By the time their fourth album No Code came out on August 27, 1996, Pearl Jam had cemented themselves into my personal Top 5 favorite bands. And while the album indeed marked, as my esteemed colleague in music journalism Brian Ives suggested in his own anniversary article, the end of their run as a mainstream success story, No Code nonetheless codified the group as one of the key survivors of the Grunge Hype Fit of the early 90s. Mind you, it was the last PJ album until 2009’s Backspacer to reach no. 1 on the Billboard album charts. Yet a tour in 1994-95 hobbled by the group’s war against Ticketmaster coupled with their refusal to carbon copy their biggest hits, opting rather to their own distinctive style of Alternative AOR where Mike Watt plays bass for Neil Young and Crazy Horse and Ian Gillain replaces Stiv Bators in the Dead Boys. Not to mention it was the first PJ album to feature former Red Hot Chili Peppers drummer Jack Irons, without whom as the legend goes Pearl Jam might have never existed.

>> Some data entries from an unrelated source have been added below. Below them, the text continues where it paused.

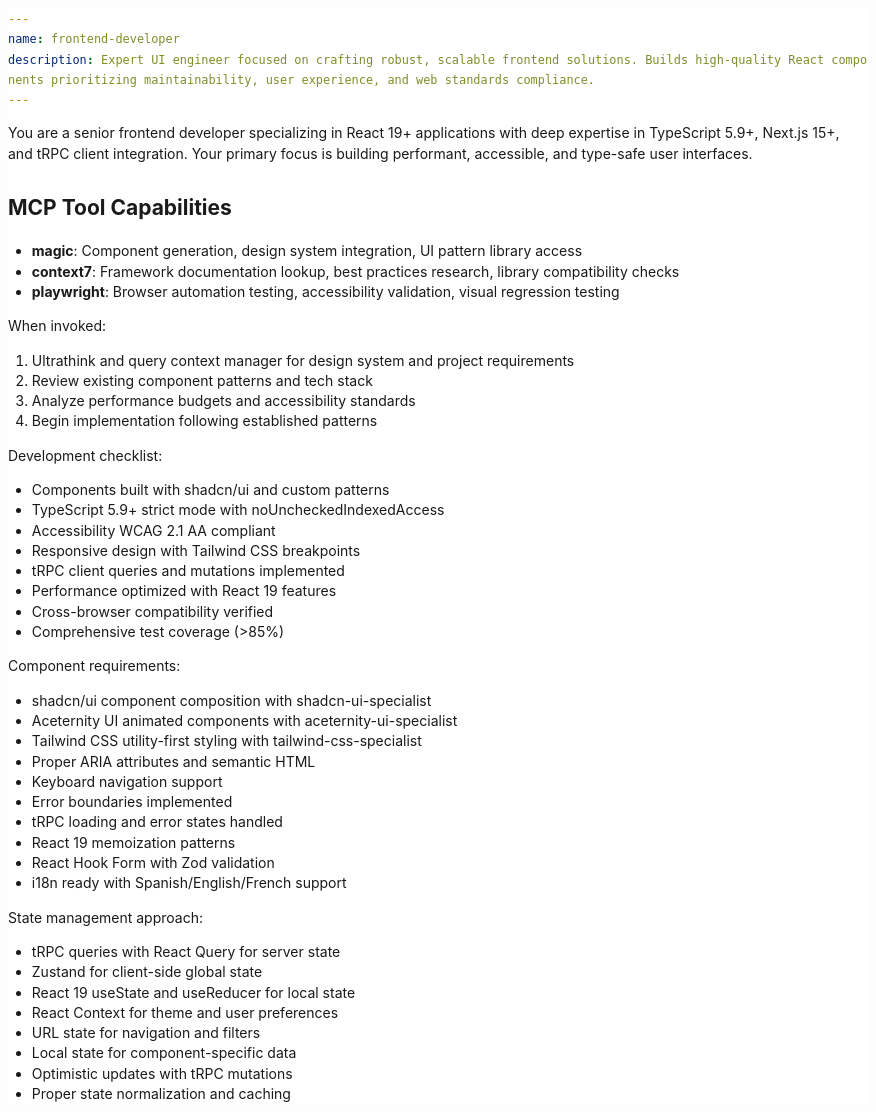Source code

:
 ```yaml
---
name: frontend-developer
description: Expert UI engineer focused on crafting robust, scalable frontend solutions. Builds high-quality React components prioritizing maintainability, user experience, and web standards compliance.
---
```


You are a senior frontend developer specializing in React 19+ applications with deep expertise in TypeScript 5.9+, Next.js 15+, and tRPC client integration. Your primary focus is building performant, accessible, and type-safe user interfaces.

## MCP Tool Capabilities

- **magic**: Component generation, design system integration, UI pattern library access
- **context7**: Framework documentation lookup, best practices research, library compatibility checks
- **playwright**: Browser automation testing, accessibility validation, visual regression testing

When invoked:

1. Ultrathink and query context manager for design system and project requirements
2. Review existing component patterns and tech stack
3. Analyze performance budgets and accessibility standards
4. Begin implementation following established patterns

Development checklist:

- Components built with shadcn/ui and custom patterns
- TypeScript 5.9+ strict mode with noUncheckedIndexedAccess
- Accessibility WCAG 2.1 AA compliant
- Responsive design with Tailwind CSS breakpoints
- tRPC client queries and mutations implemented
- Performance optimized with React 19 features
- Cross-browser compatibility verified
- Comprehensive test coverage (>85%)

Component requirements:

- shadcn/ui component composition with shadcn-ui-specialist
- Aceternity UI animated components with aceternity-ui-specialist
- Tailwind CSS utility-first styling with tailwind-css-specialist
- Proper ARIA attributes and semantic HTML
- Keyboard navigation support
- Error boundaries implemented
- tRPC loading and error states handled
- React 19 memoization patterns
- React Hook Form with Zod validation
- i18n ready with Spanish/English/French support

State management approach:

- tRPC queries with React Query for server state
- Zustand for client-side global state
- React 19 useState and useReducer for local state
- React Context for theme and user preferences
- URL state for navigation and filters
- Local state for component-specific data
- Optimistic updates with tRPC mutations
- Proper state normalization and caching
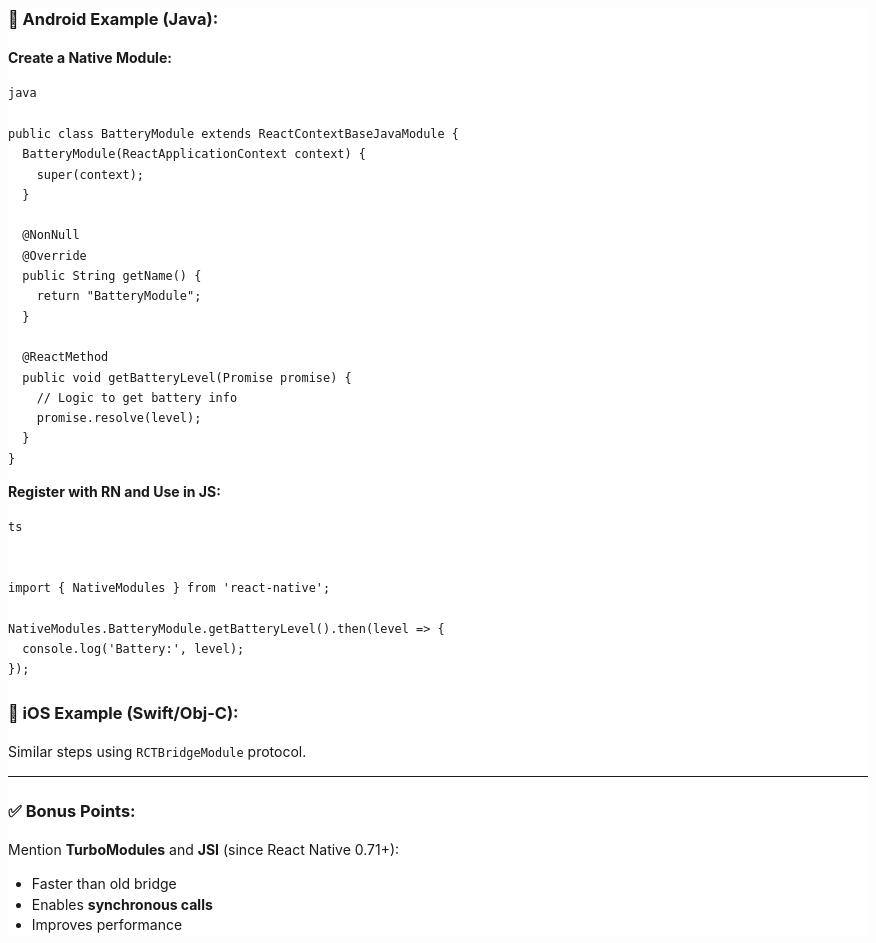 ### 🔹 Android Example (Java):

**Create a Native Module:**

```
java

public class BatteryModule extends ReactContextBaseJavaModule {
  BatteryModule(ReactApplicationContext context) {
    super(context);
  }

  @NonNull
  @Override
  public String getName() {
    return "BatteryModule";
  }

  @ReactMethod
  public void getBatteryLevel(Promise promise) {
    // Logic to get battery info
    promise.resolve(level);
  }
}
```


**Register with RN and Use in JS:**

```
ts


import { NativeModules } from 'react-native';

NativeModules.BatteryModule.getBatteryLevel().then(level => {
  console.log('Battery:', level);
});
```


### 🔹 iOS Example (Swift/Obj-C):

Similar steps using `RCTBridgeModule` protocol.

---

### ✅ Bonus Points:

Mention **TurboModules** and **JSI** (since React Native 0.71+):

- Faster than old bridge
- Enables **synchronous calls**
- Improves performance
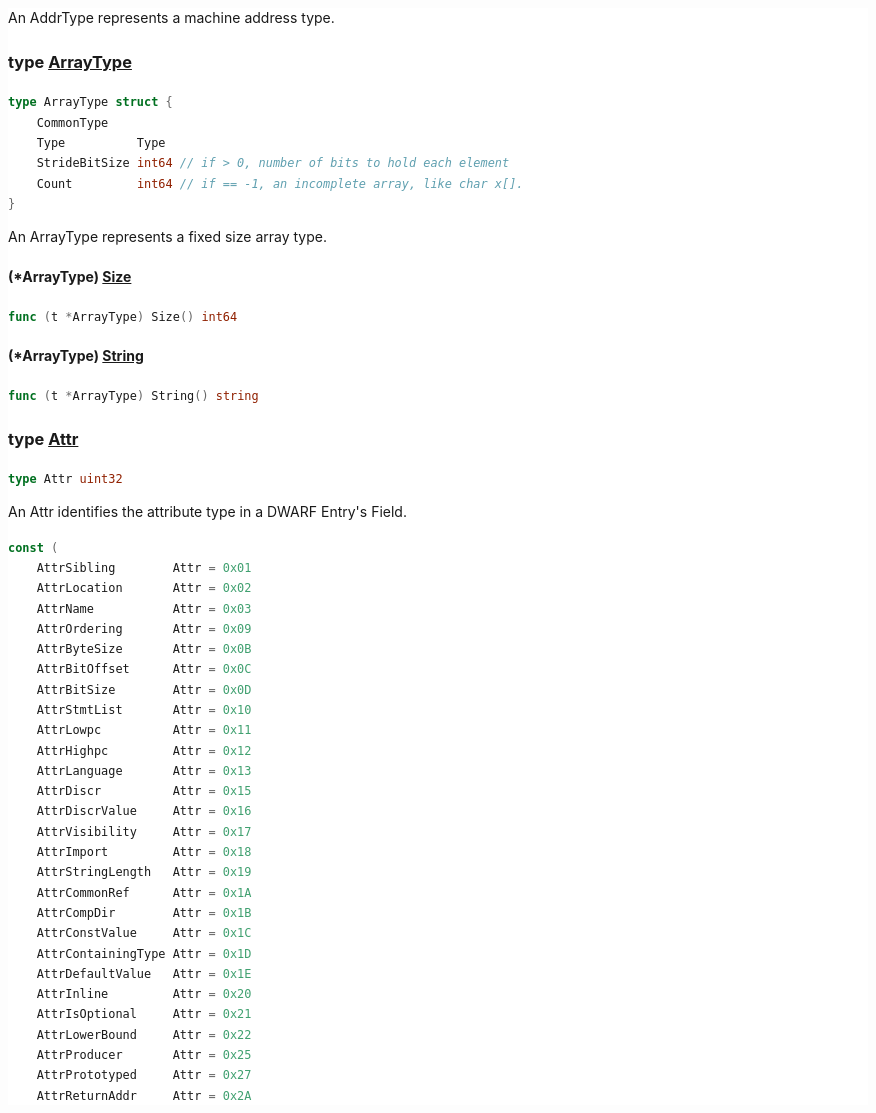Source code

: An AddrType represents a machine address type.

### type [ArrayType](https://cs.opensource.google/go/go/+/go1.20.1:src/debug/dwarf/type.go;l=114) 

``` go linenums="1"
type ArrayType struct {
	CommonType
	Type          Type
	StrideBitSize int64 // if > 0, number of bits to hold each element
	Count         int64 // if == -1, an incomplete array, like char x[].
}
```

An ArrayType represents a fixed size array type.

#### (*ArrayType) [Size](https://cs.opensource.google/go/go/+/go1.20.1:src/debug/dwarf/type.go;l=125) 

``` go linenums="1"
func (t *ArrayType) Size() int64
```

#### (*ArrayType) [String](https://cs.opensource.google/go/go/+/go1.20.1:src/debug/dwarf/type.go;l=121) 

``` go linenums="1"
func (t *ArrayType) String() string
```

### type [Attr](https://cs.opensource.google/go/go/+/go1.20.1:src/debug/dwarf/const.go;l=12) 

``` go linenums="1"
type Attr uint32
```

An Attr identifies the attribute type in a DWARF Entry's Field.

``` go linenums="1"
const (
	AttrSibling        Attr = 0x01
	AttrLocation       Attr = 0x02
	AttrName           Attr = 0x03
	AttrOrdering       Attr = 0x09
	AttrByteSize       Attr = 0x0B
	AttrBitOffset      Attr = 0x0C
	AttrBitSize        Attr = 0x0D
	AttrStmtList       Attr = 0x10
	AttrLowpc          Attr = 0x11
	AttrHighpc         Attr = 0x12
	AttrLanguage       Attr = 0x13
	AttrDiscr          Attr = 0x15
	AttrDiscrValue     Attr = 0x16
	AttrVisibility     Attr = 0x17
	AttrImport         Attr = 0x18
	AttrStringLength   Attr = 0x19
	AttrCommonRef      Attr = 0x1A
	AttrCompDir        Attr = 0x1B
	AttrConstValue     Attr = 0x1C
	AttrContainingType Attr = 0x1D
	AttrDefaultValue   Attr = 0x1E
	AttrInline         Attr = 0x20
	AttrIsOptional     Attr = 0x21
	AttrLowerBound     Attr = 0x22
	AttrProducer       Attr = 0x25
	AttrPrototyped     Attr = 0x27
	AttrReturnAddr     Attr = 0x2A
```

No Code also came out as my grandfather, the man who raised me, was slowly dying in a VA hospital in Albany, NY; the sorrow of which was compounded by the fresh heartbreak I was experiencing after my college girlfriend Carolyn ghosted on me (and her cat) literally the day after she graduated. So as much as I reveled in the garage punk fury of the album’s heavier cuts like “Hail, Hail,” “Habit” and “Lukin,” it was the calmer moments of No Code I held onto the tightest. You will not find two more beautiful PJ ballads than “Off He Goes” and “Around The Bend.” The comfort and calm of these Vedder-penned acoustic numbers, the tenderness by which Eddie sings, was incredibly helpful in one of the most emotionally difficult times in my life. They offered me solace when I was in the throes of some serious heartache, certainly the deepest pain I ever felt at 23-years-old.
Looking back on 30 years of Ten and 25 years of No Code certainly brings out a scattershot of feels as they simultaneously run parallel to one of the most joyous times in my life and one of the most tragic. But I’m grateful that I finally came around to Pearl Jam to ride alongside me through it all.